Ardieron ese día por ejemplo casi todas las que había hecho Eduardo García Maroto, que ya poco más dirigió y un puñado de las que hasta la fecha había filmado Jerónimo Mihura, que aún recordaba en sus últimos años, con circunspecta nostalgia, los tiempos en que junto a su hermano Miguel había intentado transponer a la España de los 40 lo que sus admirados Lubitsch y Capra venían haciendo en Hollywood desde el decenio anterior.
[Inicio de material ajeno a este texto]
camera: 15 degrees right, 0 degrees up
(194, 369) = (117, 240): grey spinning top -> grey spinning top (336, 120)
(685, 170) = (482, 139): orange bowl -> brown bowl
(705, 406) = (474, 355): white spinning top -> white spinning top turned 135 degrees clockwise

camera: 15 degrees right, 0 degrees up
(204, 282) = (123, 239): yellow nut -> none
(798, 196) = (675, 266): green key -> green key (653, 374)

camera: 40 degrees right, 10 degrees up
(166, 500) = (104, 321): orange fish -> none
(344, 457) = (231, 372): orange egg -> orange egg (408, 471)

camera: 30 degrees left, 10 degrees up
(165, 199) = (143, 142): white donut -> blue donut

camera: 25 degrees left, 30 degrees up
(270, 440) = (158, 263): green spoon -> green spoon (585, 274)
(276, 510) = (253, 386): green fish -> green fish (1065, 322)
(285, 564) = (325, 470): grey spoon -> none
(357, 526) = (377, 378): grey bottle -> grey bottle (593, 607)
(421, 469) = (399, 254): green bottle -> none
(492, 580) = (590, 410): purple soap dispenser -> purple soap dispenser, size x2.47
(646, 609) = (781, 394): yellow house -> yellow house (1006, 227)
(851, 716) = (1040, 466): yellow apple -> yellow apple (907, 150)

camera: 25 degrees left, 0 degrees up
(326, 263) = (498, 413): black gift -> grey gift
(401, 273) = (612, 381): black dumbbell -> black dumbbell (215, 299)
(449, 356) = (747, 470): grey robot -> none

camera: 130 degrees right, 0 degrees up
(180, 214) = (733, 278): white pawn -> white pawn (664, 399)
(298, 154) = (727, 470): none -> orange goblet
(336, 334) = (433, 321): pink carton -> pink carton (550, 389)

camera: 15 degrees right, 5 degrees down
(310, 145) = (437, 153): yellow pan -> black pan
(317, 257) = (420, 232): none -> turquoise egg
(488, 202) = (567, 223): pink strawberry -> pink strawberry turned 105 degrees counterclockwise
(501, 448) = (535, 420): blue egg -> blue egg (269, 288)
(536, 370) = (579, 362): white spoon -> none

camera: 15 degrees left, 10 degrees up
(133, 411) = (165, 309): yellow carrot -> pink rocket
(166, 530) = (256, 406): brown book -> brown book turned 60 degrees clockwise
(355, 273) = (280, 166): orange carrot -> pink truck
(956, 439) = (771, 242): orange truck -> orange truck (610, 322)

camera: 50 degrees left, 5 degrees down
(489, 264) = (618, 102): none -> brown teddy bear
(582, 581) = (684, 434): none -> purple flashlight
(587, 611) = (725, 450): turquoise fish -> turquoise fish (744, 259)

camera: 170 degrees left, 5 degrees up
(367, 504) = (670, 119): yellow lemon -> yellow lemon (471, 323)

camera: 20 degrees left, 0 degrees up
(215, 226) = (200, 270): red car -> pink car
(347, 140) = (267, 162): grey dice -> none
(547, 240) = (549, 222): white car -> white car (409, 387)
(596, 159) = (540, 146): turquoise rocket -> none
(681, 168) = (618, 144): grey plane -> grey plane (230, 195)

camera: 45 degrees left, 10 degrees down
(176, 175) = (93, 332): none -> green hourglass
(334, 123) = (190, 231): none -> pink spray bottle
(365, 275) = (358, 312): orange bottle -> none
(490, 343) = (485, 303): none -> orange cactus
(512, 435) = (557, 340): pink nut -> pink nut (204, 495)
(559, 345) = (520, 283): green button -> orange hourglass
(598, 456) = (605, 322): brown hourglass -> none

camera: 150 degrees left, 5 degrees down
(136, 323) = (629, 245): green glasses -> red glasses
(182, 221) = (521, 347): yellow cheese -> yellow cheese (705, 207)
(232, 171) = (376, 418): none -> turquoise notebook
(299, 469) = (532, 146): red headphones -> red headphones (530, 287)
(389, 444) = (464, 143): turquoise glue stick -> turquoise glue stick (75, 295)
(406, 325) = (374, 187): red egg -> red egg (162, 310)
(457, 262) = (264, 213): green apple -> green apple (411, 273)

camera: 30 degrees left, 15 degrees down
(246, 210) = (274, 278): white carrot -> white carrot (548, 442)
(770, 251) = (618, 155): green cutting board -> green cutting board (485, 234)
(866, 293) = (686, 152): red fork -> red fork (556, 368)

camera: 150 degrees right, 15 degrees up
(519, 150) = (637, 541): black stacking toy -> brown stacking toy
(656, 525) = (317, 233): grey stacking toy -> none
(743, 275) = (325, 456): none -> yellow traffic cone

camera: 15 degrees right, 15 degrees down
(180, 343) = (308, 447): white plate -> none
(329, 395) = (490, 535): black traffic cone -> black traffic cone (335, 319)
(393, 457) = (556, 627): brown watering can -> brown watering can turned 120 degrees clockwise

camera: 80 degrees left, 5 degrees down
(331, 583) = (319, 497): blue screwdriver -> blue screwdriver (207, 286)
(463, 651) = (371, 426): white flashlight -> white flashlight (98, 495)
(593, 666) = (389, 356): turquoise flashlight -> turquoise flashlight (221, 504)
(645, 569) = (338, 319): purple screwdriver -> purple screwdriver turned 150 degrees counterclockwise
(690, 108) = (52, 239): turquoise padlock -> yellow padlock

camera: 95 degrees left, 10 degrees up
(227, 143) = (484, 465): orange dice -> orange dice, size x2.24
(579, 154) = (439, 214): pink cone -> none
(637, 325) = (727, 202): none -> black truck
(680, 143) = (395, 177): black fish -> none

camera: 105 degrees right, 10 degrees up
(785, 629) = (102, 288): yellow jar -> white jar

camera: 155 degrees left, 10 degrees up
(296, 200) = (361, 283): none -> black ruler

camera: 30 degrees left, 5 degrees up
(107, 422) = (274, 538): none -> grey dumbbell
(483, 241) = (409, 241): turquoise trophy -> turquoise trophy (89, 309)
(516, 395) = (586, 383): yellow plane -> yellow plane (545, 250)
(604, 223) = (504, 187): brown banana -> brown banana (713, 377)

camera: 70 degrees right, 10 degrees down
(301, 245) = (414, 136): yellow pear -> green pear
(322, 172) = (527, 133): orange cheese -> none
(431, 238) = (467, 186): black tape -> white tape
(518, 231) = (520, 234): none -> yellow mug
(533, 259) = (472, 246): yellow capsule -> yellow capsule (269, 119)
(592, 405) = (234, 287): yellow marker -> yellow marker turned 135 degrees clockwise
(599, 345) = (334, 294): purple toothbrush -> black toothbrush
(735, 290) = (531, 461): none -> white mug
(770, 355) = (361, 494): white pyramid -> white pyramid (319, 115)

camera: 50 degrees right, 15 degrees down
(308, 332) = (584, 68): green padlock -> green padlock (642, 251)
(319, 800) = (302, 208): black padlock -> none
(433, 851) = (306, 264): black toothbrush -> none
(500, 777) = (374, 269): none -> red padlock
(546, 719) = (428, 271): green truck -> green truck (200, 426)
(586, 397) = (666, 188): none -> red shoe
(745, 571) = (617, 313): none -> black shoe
A no ser que aparezcan copias de los masters en alguna parte, nunca sabremos si en varias de esas obras dadas por perdidas fueron capaces de igualar la insólita proeza que en varias ocasiones Edgar Neville o una vez Llorenç Llobet-Gràcia sí alcanzaron y de la que no se quedó lejos Juan de Orduña, pero al menos en una de las supervivientes, la última que rodaron cuando tocaba a su fin la década, los hermanos Mihura alumbraron la película que permite imaginar que eso es posible. "Mi adorado Juan", sesenta y siete años ya a sus espaldas, sigue siendo una de las comedias más audaces del cine de cualquier cinematografía de esos años.
Atrevida y original sobre todo porque el elemento de fantasía del guión - ese descubrimiento científico para dejar de una vez por todas de perder el tiempo durmiendo y no acusar la fatiga, que resulta inverosímil porque se materializa y no permanece como una quimera -, no es el que activa la suspensión de incredulidad del film, sino que es el tratamiento de asuntos pedestres convertidos en fundamentos "perturbadores" los que lo hacen: vivir con poco, rechazar la adulación, no pedir nada a cambio de mucho o repetir con alborozo modestas rutinas.
De Chaplin o Lubitsch se pueden aprender muchas cosas, no sólo a hacer elipsis y a construir cómicamente una escena con cualquier situación, también, sobre todo diría, a componer una mirada sobre el mundo puramente cinematográfica que haga de nuevo subversivo el gesto humano.
Uno de los momentos más sorprendentes, cuando Juan se presenta en casa con un niño que ha encontrado en la calle y le dice a su mujer que ya tienen hijo, que los embarazos son demasiado largos - y ella acepta -, devolviéndolo sin pensarlo a donde lo encontró cuando sopesa que debe trabajar más para mantenerlo, que es un momento de hilarante crueldad casi sacado del arranque de "The kid", funciona como entonces, porque ha conseguido "demostrar" que es la misma conducta de moral "instantánea", la que lleva a la mayor de las entregas y al mayor de los desentendimientos.
Eloísa (Conchita Montes) y su padre (un fenomenal Alberto Romea) entran y salen con sus crisis de la "comuna" reunida en torno a Juan, pero en lugar de aportar sensatez y calma, son quienes protagonizan los momentos más divertidos, tomando la iniciativa incluso, por puro convencimiento.